**Data in this exercise:**
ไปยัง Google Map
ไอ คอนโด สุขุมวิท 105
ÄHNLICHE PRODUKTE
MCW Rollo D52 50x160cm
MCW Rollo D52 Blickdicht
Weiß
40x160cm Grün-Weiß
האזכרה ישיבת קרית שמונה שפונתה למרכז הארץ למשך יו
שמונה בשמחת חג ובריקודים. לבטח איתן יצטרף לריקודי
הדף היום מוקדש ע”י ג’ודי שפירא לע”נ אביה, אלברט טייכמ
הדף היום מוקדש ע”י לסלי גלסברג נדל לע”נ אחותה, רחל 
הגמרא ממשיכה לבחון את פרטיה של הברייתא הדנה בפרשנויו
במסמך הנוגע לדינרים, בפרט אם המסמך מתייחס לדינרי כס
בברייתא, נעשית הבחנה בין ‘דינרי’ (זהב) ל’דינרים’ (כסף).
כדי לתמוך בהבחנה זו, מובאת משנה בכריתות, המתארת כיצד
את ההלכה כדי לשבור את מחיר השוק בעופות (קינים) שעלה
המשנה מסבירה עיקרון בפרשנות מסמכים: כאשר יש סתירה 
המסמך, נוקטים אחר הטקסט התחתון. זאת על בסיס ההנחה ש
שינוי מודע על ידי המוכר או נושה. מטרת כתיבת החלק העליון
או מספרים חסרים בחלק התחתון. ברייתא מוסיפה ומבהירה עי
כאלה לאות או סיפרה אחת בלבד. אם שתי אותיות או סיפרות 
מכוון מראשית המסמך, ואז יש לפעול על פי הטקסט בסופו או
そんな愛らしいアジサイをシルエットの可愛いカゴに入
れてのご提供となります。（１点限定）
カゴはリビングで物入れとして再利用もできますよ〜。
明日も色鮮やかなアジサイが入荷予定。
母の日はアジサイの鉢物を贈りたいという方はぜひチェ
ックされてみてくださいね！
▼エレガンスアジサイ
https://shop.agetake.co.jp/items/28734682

**To do:** In full and word for word, reproduce the data above.

**Written response:**
ไปยัง Google Map
ไอ คอนโด สุขุมวิท 105
ÄHNLICHE PRODUKTE
MCW Rollo D52 50x160cm
MCW Rollo D52 Blickdicht
Weiß
40x160cm Grün-Weiß
האזכרה ישיבת קרית שמונה שפונתה למרכז הארץ למשך יו
שמונה בשמחת חג ובריקודים. לבטח איתן יצטרף לריקודי
הדף היום מוקדש ע”י ג’ודי שפירא לע”נ אביה, אלברט טייכמ
הדף היום מוקדש ע”י לסלי גלסברג נדל לע”נ אחותה, רחל 
הגמרא ממשיכה לבחון את פרטיה של הברייתא הדנה בפרשנויו
במסמך הנוגע לדינרים, בפרט אם המסמך מתייחס לדינרי כס
בברייתא, נעשית הבחנה בין ‘דינרי’ (זהב) ל’דינרים’ (כסף).
כדי לתמוך בהבחנה זו, מובאת משנה בכריתות, המתארת כיצד
את ההלכה כדי לשבור את מחיר השוק בעופות (קינים) שעלה
המשנה מסבירה עיקרון בפרשנות מסמכים: כאשר יש סתירה 
המסמך, נוקטים אחר הטקסט התחתון. זאת על בסיס ההנחה ש
שינוי מודע על ידי המוכר או נושה. מטרת כתיבת החלק העליון
או מספרים חסרים בחלק התחתון. ברייתא מוסיפה ומבהירה עי
כאלה לאות או סיפרה אחת בלבד. אם שתי אותיות או סיפרות 
מכוון מראשית המסמך, ואז יש לפעול על פי הטקסט בסופו או
そんな愛らしいアジサイをシルエットの可愛いカゴに入
れてのご提供となります。（１点限定）
カゴはリビングで物入れとして再利用もできますよ〜。
明日も色鮮やかなアジサイが入荷予定。
母の日はアジサイの鉢物を贈りたいという方はぜひチェ
ックされてみてくださいね！
▼エレガンスアジサイ
https://shop.agetake.co.jp/items/28734682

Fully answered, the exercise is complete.